What this means for you:
Americans seem to be developing what some analysts are dubbing data breach fatigue: everytime we look up, yet another high-profile company or livelihood staple has been hacked. The list reads like a modern family’s honey-do list: Target, Home Depot, Neiman Marcus, EBay, UPS, Apple, Nintendo, Sony, Albertsons, SuperValu, CHS, etc. There have been nearly 600 data breaches reported this year, up 27% over last year, and we aren’t even done with 2014. Fortunately, only a small percentage of the total population have been negatively impacted in a signficant way, though most of us have probably had one or more credit cards get canceled and replaced for fraudulent activity. What this is leading to is the general perception that these data breaches are “bad” only in a vaguely annoying way, and there is not much that an average person can do to protect themselves, “Heck, if JP Morgan can’t figure out how to keep the hackers at bay, how can I ever stand a chance?”

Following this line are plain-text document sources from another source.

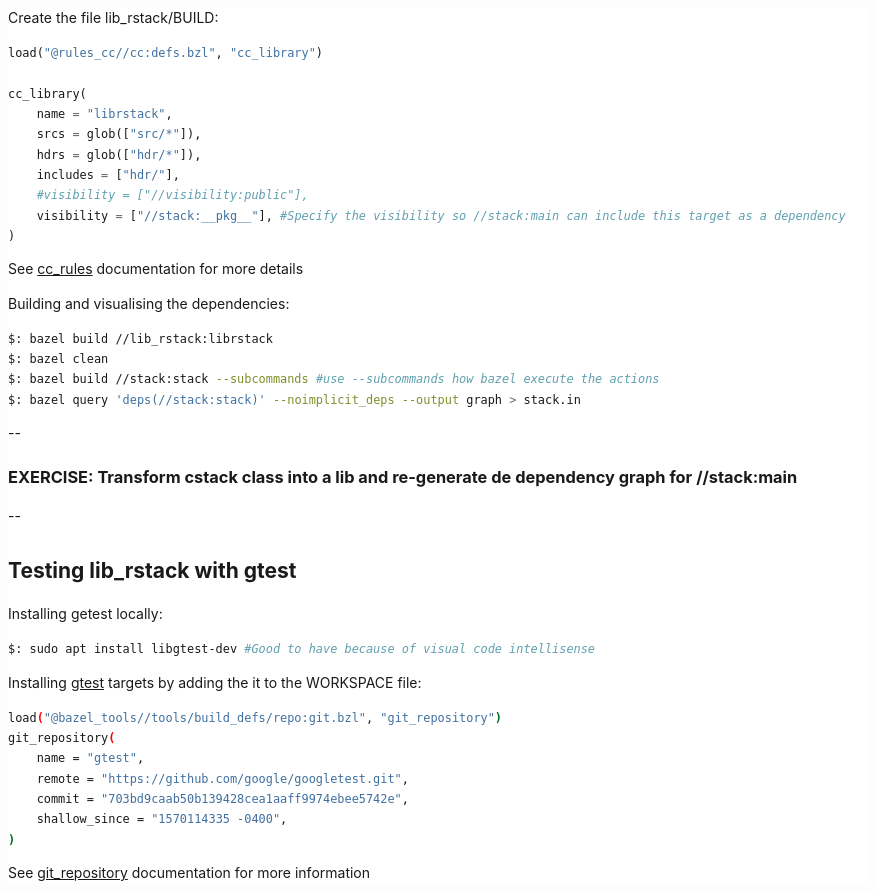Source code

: Create the file lib_rstack/BUILD:

```python
load("@rules_cc//cc:defs.bzl", "cc_library")

cc_library(
    name = "librstack",
    srcs = glob(["src/*"]),
    hdrs = glob(["hdr/*"]),
    includes = ["hdr/"],
    #visibility = ["//visibility:public"],
    visibility = ["//stack:__pkg__"], #Specify the visibility so //stack:main can include this target as a dependency
)
```

See [cc_rules](https://docs.bazel.build/versions/master/be/c-cpp.html) documentation for more details

Building and visualising the dependencies:

```bash
$: bazel build //lib_rstack:librstack
$: bazel clean
$: bazel build //stack:stack --subcommands #use --subcommands how bazel execute the actions
$: bazel query 'deps(//stack:stack)' --noimplicit_deps --output graph > stack.in
```

--

### __EXERCISE: Transform cstack class into a lib and re-generate de dependency graph for //stack:main__

--

## __Testing lib_rstack with gtest__

Installing getest locally:

```bash
$: sudo apt install libgtest-dev #Good to have because of visual code intellisense
```

Installing [gtest](https://github.com/google/googletest) targets by adding the it to the WORKSPACE file:

```bash
load("@bazel_tools//tools/build_defs/repo:git.bzl", "git_repository")
git_repository(
    name = "gtest",
    remote = "https://github.com/google/googletest.git",
    commit = "703bd9caab50b139428cea1aaff9974ebee5742e",
    shallow_since = "1570114335 -0400",
)
```

See [git_repository](https://docs.bazel.build/versions/master/repo/git.html) documentation for more information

While it’s true you can’t stop JP Morgan from getting hacked, you can make it harder for cybercriminals to hack you: don’t give in to the fatigue – make them fight for every bit they try to steal from you. Change your passwords regularly, and use unique passwords for your important accounts. Keep a close eye on your credit card statements and your credit history. Make sure your all computers you use have up-to-date and functioning antivirus software. Avoid email attachments and unfamiliar websites. What was once considered “paranoia-level” precautions are the new standard of online safety. Considering that nearly half of Americans adults have had some form of their personal data stolen through an online breach, it’s safe to say that “they” are out to get you – paranoia or not.

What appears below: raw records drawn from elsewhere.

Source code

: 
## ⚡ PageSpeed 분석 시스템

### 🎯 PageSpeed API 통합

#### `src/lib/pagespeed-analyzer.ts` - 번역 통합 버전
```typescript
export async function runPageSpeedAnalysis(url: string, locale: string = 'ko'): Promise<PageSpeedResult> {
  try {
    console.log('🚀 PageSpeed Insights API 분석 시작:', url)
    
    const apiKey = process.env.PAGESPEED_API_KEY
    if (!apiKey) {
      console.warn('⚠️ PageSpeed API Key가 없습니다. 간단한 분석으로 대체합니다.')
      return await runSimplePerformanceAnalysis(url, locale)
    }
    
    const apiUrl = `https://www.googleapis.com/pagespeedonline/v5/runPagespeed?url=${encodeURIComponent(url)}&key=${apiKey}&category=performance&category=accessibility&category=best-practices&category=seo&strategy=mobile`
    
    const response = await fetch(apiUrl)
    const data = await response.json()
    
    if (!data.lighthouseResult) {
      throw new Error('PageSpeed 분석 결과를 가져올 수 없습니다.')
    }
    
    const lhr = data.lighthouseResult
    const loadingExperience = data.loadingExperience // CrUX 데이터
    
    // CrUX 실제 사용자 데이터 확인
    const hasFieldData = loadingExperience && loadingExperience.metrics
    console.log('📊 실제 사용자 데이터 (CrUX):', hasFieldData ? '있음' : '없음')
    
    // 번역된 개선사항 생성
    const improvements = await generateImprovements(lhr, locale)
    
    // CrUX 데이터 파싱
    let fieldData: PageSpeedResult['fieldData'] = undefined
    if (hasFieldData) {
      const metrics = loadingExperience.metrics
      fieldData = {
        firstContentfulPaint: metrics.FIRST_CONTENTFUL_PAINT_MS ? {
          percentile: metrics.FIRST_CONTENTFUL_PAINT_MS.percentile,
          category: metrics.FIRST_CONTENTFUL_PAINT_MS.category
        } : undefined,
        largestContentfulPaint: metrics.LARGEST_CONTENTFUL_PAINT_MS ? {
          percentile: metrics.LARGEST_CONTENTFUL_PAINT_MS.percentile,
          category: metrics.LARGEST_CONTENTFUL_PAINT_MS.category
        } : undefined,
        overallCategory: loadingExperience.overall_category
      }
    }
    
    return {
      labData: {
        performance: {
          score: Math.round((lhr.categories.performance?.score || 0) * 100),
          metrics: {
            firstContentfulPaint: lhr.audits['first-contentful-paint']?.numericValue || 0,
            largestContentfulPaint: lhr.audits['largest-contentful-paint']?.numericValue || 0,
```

Supermarket chains Supervalu, Albertons and Jewel-Osco have joined the illustrious list of large retailers hacked (presumably) for their vast datastores of shopper identities and credit card information. Investigation is still ongoing in both cases as to whether hackers actually managed to retrieve shopper data during the breaches, and whether the data is being used illegally elsewhere. Though the details of the hacks have not been revealed, security analysts are speculating that the hackers probably compromised point-of-sale machines, similar to the attacks that breached Target in 2013.
What this means for you:
As you can imagine, based upon the difficulties of trying to secure your own personal devices, securing a large network of heavily used and highly exposed computers is tricky business. Even the slightest misstep can lead to cybercriminals pouncing on you like a pack of wild hyenas. Large chains like the ones affected above are continuously under attack from multiple vectors primarily because of the type of data hackers absolutely know they have. The best way to descibe the current war between corporate enterprise and cybercriminals would be that of a siege, with the “good guys” turtling up behind walls that being hammered on relentlessly. And as in any siege, even the smallest breach of that wall can lead to a complete razing of the besieged. Unfortunately, the good guys are struggling to innovate as fast as the bad guys who are heavily invested in winning these types of battles, as the stakes can result in huge payoffs in stolen credentials.
As mentioned, none of the supermarket chains have verified that data has been stolen, but if you happen to shop at any of the listed establishments with your credit card, you may want to consider having your credit card company issue you a new number.